In the past couple of weeks I’ve been very conscious of a certain subject that has been driving wedges between friends, family, and otherwise level-headed people. This particular subject has been disputed across the Internet sparking Twitter wars and Facebook flame battles. And let’s not forget the memes. Good god, the memes! The subject I speak about of course is the Warner Bros. movie Batman vs. Superman: Dawn of Justice.
Full disclosure I’ve seen the movie twice: Once with my nerdy kids and the other time with my not as nerdy girlfriend. For each it was a different experience, and I took away a writing lesson that I had not considered until my second viewing. When I saw it opening weekend with the kids, varying in age from eight to twenty-five, (my sister is practically my daughter so don’t start trying to figure out my age) it was a shared awe of seeing things we wanted to see and plot lines we expected. While on the second view I had to take pauses to explain what was happening on the big screen. It wasn’t a problem for me but I could see how that could be an issue for others.
That brings me to what I learned upon my viewings of the movie. What I managed to take away from the film was that you have to be conscientious of what you’re asking your audience to know, especially if you’re doing a series. Just because you and certain readers may know exactly where you’re going with the story doesn’t mean that it should be universal knowledge.
During the film (no spoilers that aren’t in the trailer) there are no less than four classic Superman and Batman stories going on starting with Man of Steel, even one connected to the Injustice video game from about two years ago. When me and my kids were discussing the movie later we gushed about what we saw and what it means for later movies in the franchise. My girlfriend however wasn’t privy to the back catalogue of nearly 75 years of history between the two main characters. So for her these were just a confluence of events that happened to occur and needed explaining.

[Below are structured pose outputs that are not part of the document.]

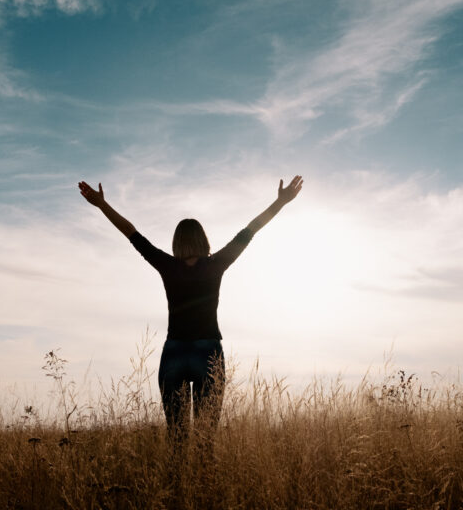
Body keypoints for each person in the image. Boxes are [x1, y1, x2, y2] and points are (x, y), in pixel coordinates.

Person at [78, 175, 303, 438]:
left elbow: (132, 233)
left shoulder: (168, 266)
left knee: (177, 439)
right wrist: (280, 203)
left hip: (174, 351)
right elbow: (250, 230)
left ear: (176, 242)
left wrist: (103, 205)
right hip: (208, 351)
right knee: (205, 439)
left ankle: (179, 479)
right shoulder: (216, 264)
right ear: (203, 240)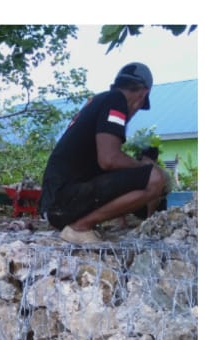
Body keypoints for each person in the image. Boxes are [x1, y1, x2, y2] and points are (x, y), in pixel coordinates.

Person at [41, 62, 167, 246]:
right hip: (64, 202)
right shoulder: (117, 102)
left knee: (131, 171)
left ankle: (81, 224)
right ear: (142, 94)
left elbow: (108, 167)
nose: (133, 114)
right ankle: (79, 228)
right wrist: (146, 166)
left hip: (56, 202)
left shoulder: (100, 100)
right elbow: (109, 159)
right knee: (155, 177)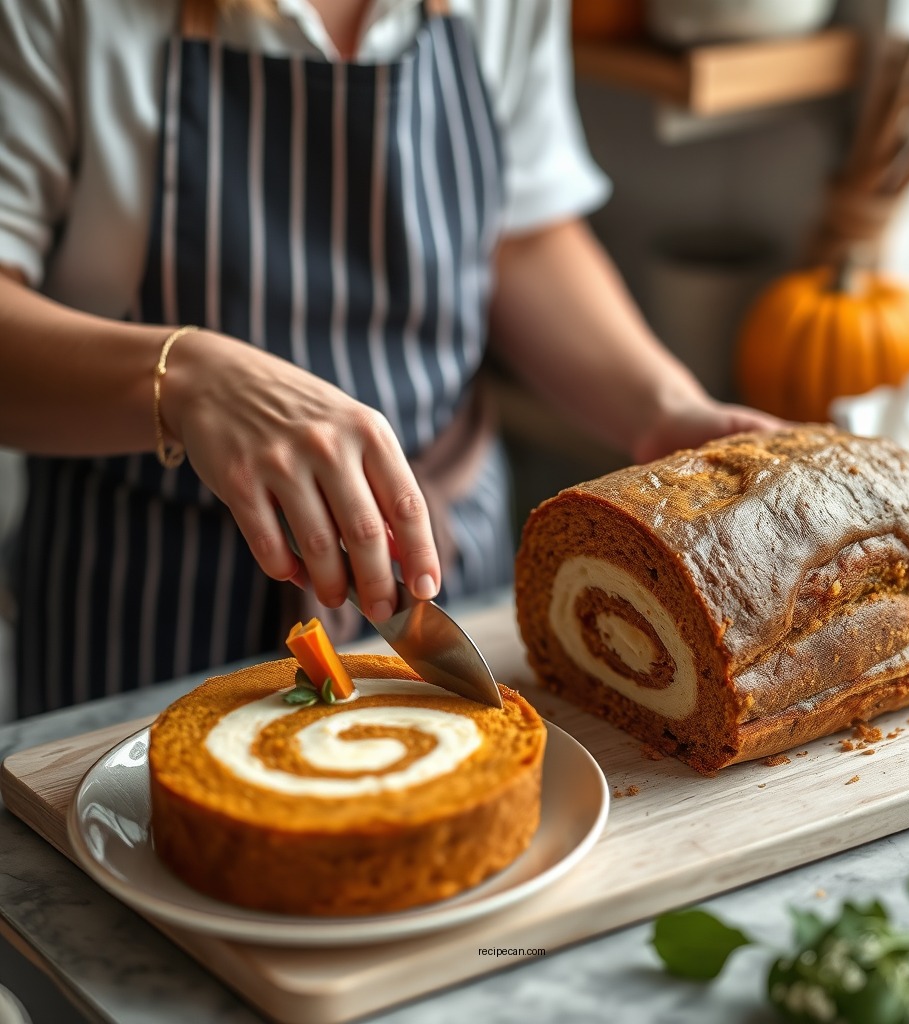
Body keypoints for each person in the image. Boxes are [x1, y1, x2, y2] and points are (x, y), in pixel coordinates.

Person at [0, 0, 780, 717]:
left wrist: (661, 405)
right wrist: (185, 377)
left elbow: (521, 237)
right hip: (149, 606)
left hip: (436, 578)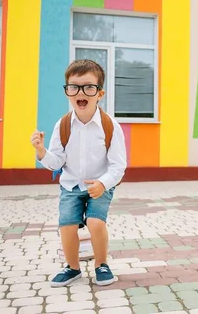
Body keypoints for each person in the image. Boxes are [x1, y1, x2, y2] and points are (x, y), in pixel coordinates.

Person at [30, 59, 127, 287]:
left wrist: (103, 183)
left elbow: (118, 166)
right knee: (67, 225)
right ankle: (72, 268)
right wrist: (41, 151)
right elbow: (56, 162)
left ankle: (101, 264)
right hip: (70, 186)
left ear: (100, 93)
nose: (81, 92)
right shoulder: (62, 125)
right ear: (67, 92)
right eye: (74, 87)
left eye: (88, 87)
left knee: (95, 222)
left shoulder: (110, 125)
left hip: (99, 185)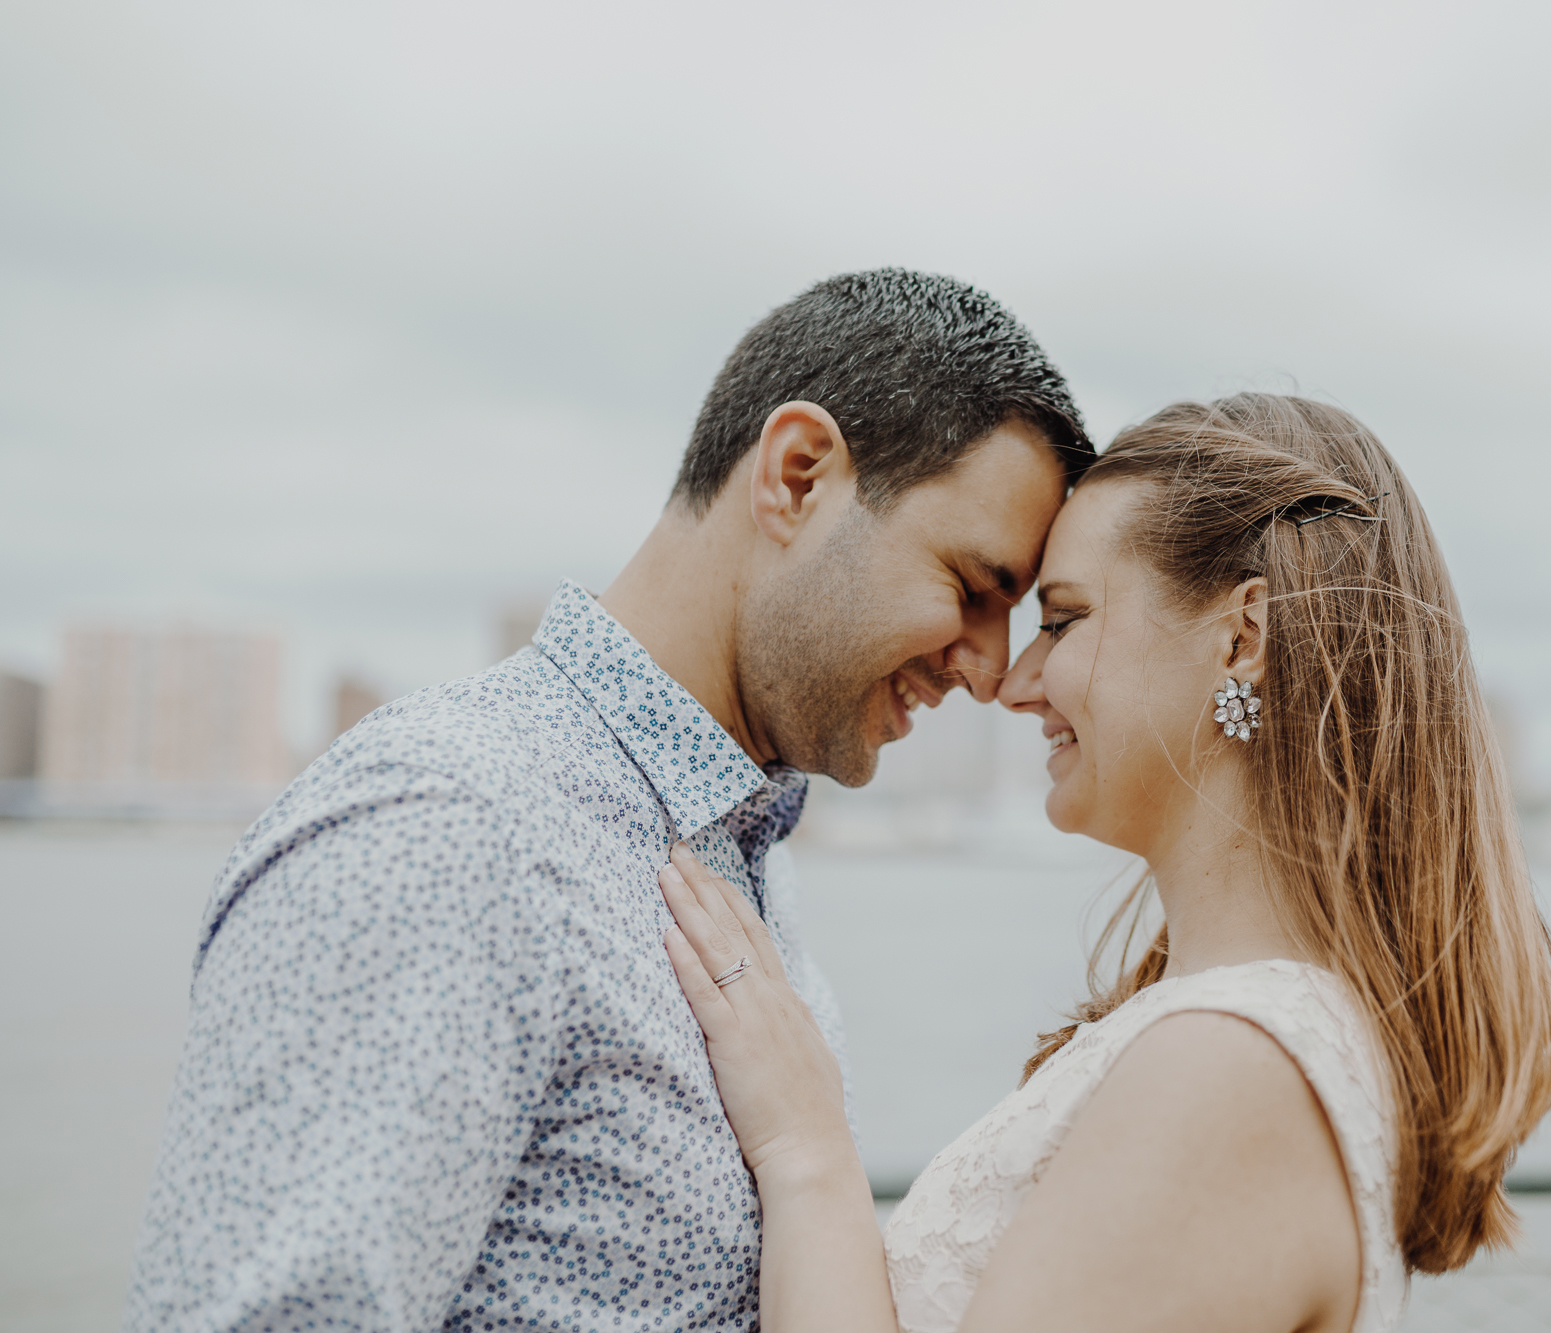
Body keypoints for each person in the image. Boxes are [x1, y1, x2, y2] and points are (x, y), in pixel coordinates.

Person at [124, 269, 1092, 1332]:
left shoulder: (739, 851)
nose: (992, 670)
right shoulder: (443, 833)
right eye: (970, 586)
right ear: (797, 475)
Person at [654, 393, 1551, 1333]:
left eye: (1063, 618)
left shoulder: (1230, 1071)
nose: (1014, 682)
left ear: (1243, 635)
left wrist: (804, 1152)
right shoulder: (1243, 1039)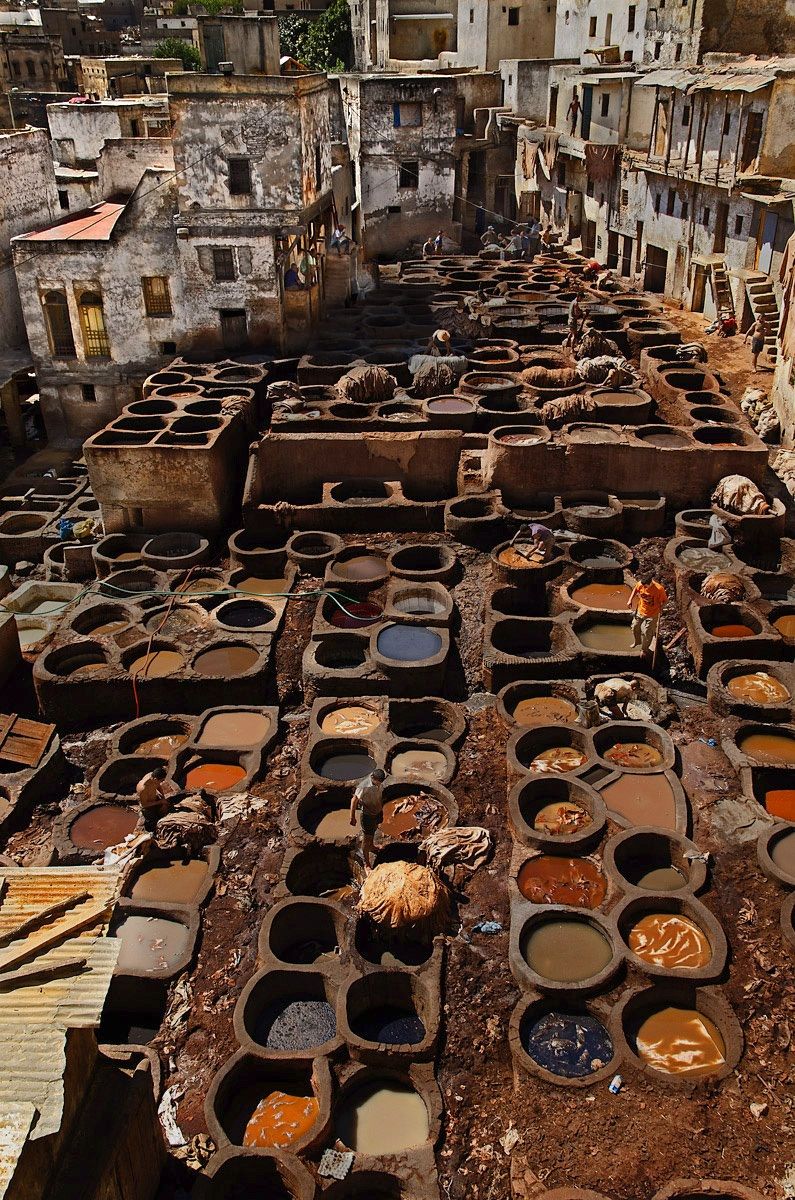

While I was writing the sequel to one of my stories I never considered how much back story was being added to it. There was a need to jump back into the story and keep it going. I suppose my thought process was “they would have read the first one”. However if you look at the Harry Potter series there’s no need to read the first book if you happen to jump in on the fourth book as J.K. Rowling spends the first few chapters of each sequential book with the characters remembering what happened before.
So yeah I’m thankful that my own sequel is only a first draft as I now have plenty of work to do. If you don’t see me for a while you’ll know why. When creating a series there may be a need to explain things to your audience. Take it from me or the failings of a certain movie.